### AVAILABLE DATA
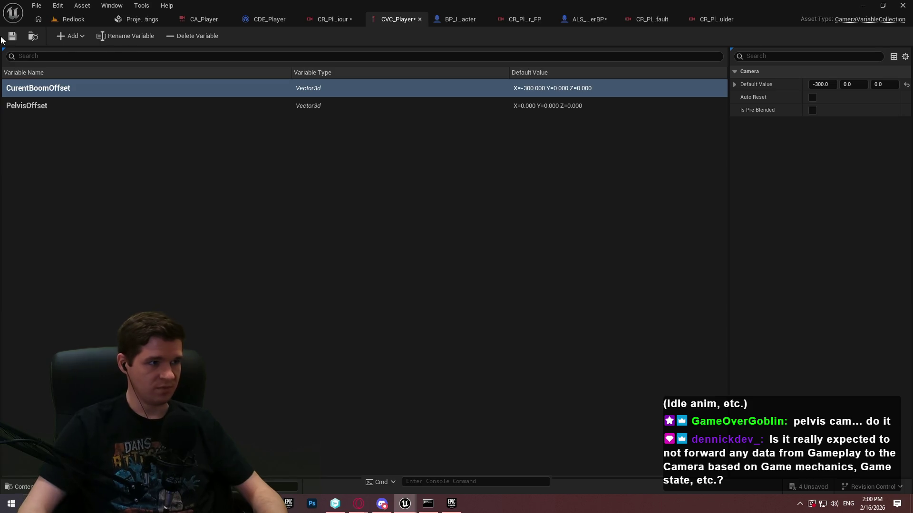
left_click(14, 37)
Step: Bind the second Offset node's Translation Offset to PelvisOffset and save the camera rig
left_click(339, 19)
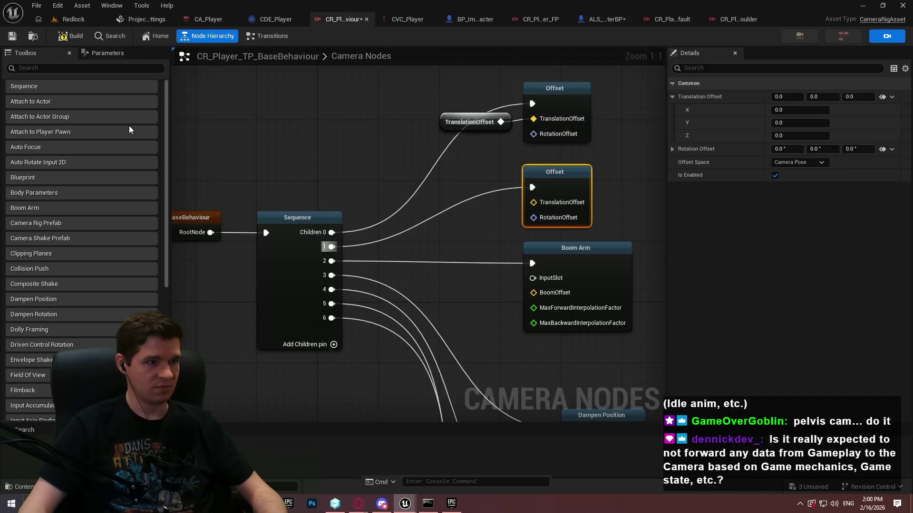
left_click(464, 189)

### INSTRUCTIONS TO FOLLOW
Copy the whole of the material above exactly, but not its images.

### ANSWER
left_click(14, 37)
Step: Bind the second Offset node's Translation Offset to PelvisOffset and save the camera rig
left_click(339, 19)
left_click(464, 189)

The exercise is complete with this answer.